Due to the Lecrin Valley’s privileged position surrounded by mountains it enjoys its own micro climate, thereby avoiding the extremes of temperature experienced in other inland parts of the Granada province. The average annual temperature is 17 C with a typical summer day averaging 25 C to 30 C (although in the peak summer months of July/August temperatures can rise to 40 C). In the summer a gentle afternoon breeze usually picks up which helps to cool the siesta temperatures.
In autumn the days are still warm but the nights gradually start to get cooler. The locals look forward to the rains that normally arrive in October after a long hot and dry summer. This time of year is often referred to as a “second spring” due to a second burst of growth for crops and wild plants this welcome rain provides.
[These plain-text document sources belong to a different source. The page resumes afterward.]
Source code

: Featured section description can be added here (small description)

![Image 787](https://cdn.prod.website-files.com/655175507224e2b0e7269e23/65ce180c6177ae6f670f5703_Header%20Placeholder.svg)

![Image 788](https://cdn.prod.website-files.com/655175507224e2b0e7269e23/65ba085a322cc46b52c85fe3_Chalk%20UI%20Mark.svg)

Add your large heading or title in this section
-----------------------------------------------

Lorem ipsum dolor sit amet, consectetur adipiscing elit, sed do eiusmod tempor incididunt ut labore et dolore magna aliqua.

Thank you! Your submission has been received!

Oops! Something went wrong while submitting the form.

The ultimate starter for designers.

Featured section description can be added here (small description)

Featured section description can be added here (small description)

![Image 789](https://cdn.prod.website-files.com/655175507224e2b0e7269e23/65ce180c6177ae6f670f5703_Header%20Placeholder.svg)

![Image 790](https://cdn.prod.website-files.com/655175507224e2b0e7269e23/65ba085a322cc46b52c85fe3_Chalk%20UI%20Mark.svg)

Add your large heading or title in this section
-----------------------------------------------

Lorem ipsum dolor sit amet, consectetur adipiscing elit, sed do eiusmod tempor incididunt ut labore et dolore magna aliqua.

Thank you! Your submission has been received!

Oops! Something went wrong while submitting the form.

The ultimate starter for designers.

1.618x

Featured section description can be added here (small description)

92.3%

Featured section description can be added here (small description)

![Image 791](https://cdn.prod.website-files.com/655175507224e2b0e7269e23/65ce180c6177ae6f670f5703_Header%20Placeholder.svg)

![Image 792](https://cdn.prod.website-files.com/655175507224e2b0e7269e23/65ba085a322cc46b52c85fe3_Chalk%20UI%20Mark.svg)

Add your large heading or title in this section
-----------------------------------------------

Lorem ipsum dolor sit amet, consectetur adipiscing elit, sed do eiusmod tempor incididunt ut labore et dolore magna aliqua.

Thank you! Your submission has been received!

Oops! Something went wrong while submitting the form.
The winters are crisp and bright with relatively little rain and clear blue skies contrasting sharply with the snow covered peaks of the Sierra Nevada Mountains. There is rarely a frost but you can’t deny the delight on the odd occasion you wake up to a blanket of snow, which sadly has melted away within a few hours.
Spring is most people’s favourite time of year when the valley becomes a riot of colours with pink almond blossom, white orange blossom and wild flowers springing to life. With the heady smell of orange blossom permeating the air, the locals look forward to the warming temperatures and the arrival of longer days and balmy nights.